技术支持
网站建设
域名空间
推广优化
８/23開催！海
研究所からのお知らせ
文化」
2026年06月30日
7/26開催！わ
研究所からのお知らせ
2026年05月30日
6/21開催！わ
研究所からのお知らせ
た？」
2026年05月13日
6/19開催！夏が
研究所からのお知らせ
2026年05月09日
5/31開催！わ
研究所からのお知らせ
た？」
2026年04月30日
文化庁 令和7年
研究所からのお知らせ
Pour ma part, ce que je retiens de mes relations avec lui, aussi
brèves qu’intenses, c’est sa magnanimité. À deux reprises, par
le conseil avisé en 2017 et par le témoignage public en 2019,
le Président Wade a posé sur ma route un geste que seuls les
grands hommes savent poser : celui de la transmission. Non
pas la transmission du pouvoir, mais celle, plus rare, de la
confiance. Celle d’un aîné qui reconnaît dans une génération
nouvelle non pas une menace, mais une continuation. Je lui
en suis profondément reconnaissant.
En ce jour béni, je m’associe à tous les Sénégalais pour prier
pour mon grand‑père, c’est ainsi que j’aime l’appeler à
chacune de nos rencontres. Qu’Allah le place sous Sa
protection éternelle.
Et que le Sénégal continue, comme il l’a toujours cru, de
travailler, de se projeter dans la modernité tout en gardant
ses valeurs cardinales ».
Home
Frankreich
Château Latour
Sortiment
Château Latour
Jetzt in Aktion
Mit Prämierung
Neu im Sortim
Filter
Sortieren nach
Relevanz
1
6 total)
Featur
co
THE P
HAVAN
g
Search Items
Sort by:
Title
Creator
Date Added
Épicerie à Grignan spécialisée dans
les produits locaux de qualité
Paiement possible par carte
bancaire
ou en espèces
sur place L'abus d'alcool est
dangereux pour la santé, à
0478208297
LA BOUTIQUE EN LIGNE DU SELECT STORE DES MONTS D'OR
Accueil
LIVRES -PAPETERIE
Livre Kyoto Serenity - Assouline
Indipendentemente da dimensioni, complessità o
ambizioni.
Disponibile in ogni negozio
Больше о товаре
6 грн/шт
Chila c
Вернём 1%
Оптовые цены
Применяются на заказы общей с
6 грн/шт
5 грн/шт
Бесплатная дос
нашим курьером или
:::
**Assignment:**
Set down exactly what runs from the line with "Search Items" to the last line of the data above, including both of those lines and no others.

**Answer space:**
Search Items
Sort by:
Title
Creator
Date Added
Épicerie à Grignan spécialisée dans
les produits locaux de qualité
Paiement possible par carte
bancaire
ou en espèces
sur place L'abus d'alcool est
dangereux pour la santé, à
0478208297
LA BOUTIQUE EN LIGNE DU SELECT STORE DES MONTS D'OR
Accueil
LIVRES -PAPETERIE
Livre Kyoto Serenity - Assouline
Indipendentemente da dimensioni, complessità o
ambizioni.
Disponibile in ogni negozio
Больше о товаре
6 грн/шт
Chila c
Вернём 1%
Оптовые цены
Применяются на заказы общей с
6 грн/шт
5 грн/шт
Бесплатная дос
нашим курьером или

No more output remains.